If we take other types of sexual practice, such as adultery, incest, bestiality and so forth, the articulation of the wrongness – and harmfulness – of the specific sexual activity is straightforward to articulate, morally coherent and contrary to creational, Christological, ecclesial and eschatological theological principles.
But, for homosexuality, its wrongness is simply asserted as a brute fact. The only ‘argument’ – I use the term reservedly – used is one of divine fiat. And that is that homosexuality is wrong because God, it is claimed, says it wrong.
However, there cannot be any ad hoc ethical injunctions in Christian theology, as they fail the agreed tests of reasonableness, rationality and robustness.
If same-sex sexual union is indeed wrong, there needs to be a thoughtful, compelling, coherent account of its wrongness.
Finally, the nature of desire. Jesus taught that, if one has lustful desires, one has committed the sin, even when it is not enacted. What determines the sinfulness is the desire. One could not commit an act of lust without the lustful desire. So Jesus binds together desire and its enactment.
Opponents of same-sex attraction in the Anglican Church of Australia agree with us that same-sex desires are not sinful eo ipso (‘in and of itself’). Same-sex attraction for the other, resulting in marital love, is like all other good love. It selflessly seeks the wellbeing of (agape) and union with (eros) the other, as Aquinas so argued.
It is directed toward the other and yearns for that which is good and true and beautiful for them. And, given its reciprocity, it yearns to be loved in equal measure, freely and completely, and to be united bodily with the other. Such love is Christ-like, and Christ’s love for us is, in fact, the measure and standard of all love.
So I put it thus: when one ponders seriously and deeply the nature of the love same-sex couples have for one another, and when one sets aside all those counter arguments which appeal to fallen human nature – given that such counter-arguments count equally against heterosexual marriage – the faithful enactment of such same-sex love, desiring the wellbeing and flourishing of each other, must necessarily be deemed to be good, wholesome and, indeed, Christ-like.
To put it simply, God revealed in Christ through the Spirit affirms, blesses and delights in same-sex marriage.
The window of opportunity is closing
This was the first motion to be put before the General Synod affirming same-sex marriage. I hope it won’t be the last.
Although I expected the motion to be lost on this occasion, I still wanted, for a number of reasons, to bring it to the floor for debate.

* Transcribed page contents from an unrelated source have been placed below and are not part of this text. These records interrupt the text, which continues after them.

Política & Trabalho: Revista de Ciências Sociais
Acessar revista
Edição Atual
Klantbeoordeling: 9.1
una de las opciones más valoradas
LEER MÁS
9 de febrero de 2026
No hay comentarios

I wanted to honour all those who belong to LGBTIQA+ communities, their allies and families, who long to hear words of affirmation, acceptance and welcome. I wanted to do it because I had made a commitment to speak up on this issue, regardless of the cost, because the pain of this struggle, and the burden, must be shared.

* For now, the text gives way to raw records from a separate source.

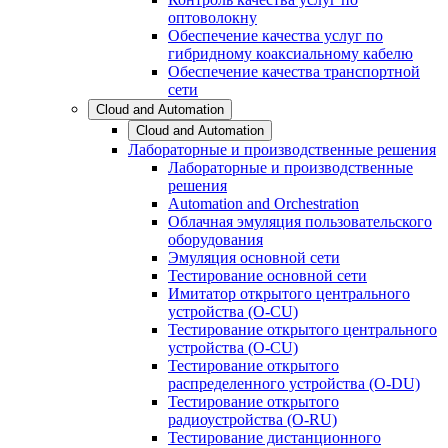
оптоволокну
Обеспечение качества услуг по
гибридному коаксиальному кабелю
Обеспечение качества транспортной
сети
Cloud and Automation
Cloud and Automation
Лабораторные и производственные решения
Лабораторные и производственные
решения
Automation and Orchestration
Облачная эмуляция пользовательского
оборудования
Эмуляция основной сети
Тестирование основной сети
Имитатор открытого центрального
устройства (O-CU)
Тестирование открытого центрального
устройства (O-CU)
Тестирование открытого
распределенного устройства (O-DU)
Тестирование открытого
радиоустройства (O-RU)
Тестирование дистанционного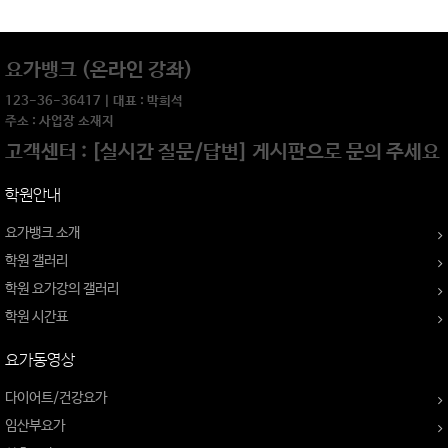
요가뱅크 (온라인 강좌)
123-36-36417 | 대표 : 박희석
주소 : 사업장 소재지
고객센터 : [실시간 질문/답변] 게시판으로 문의 주세요
학원안내
요가뱅크 소개
학원 갤러리
학원 요가강의 갤러리
학원 시간표
요가동영상
다이어트/건강요가
임산부요가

I wanted to do it because, as a church representative, I fear the window of opportunity for dialogue about this issue might be closing.
The overriding reason was this: I am passionate about doing all that I can to help make the Anglican Church a community that is affirming, inclusive, comprehensive and open-hearted. Because in the Gospel of Christ we hear those words all of us long to hear: “You are beloved by God and will never be abandoned.”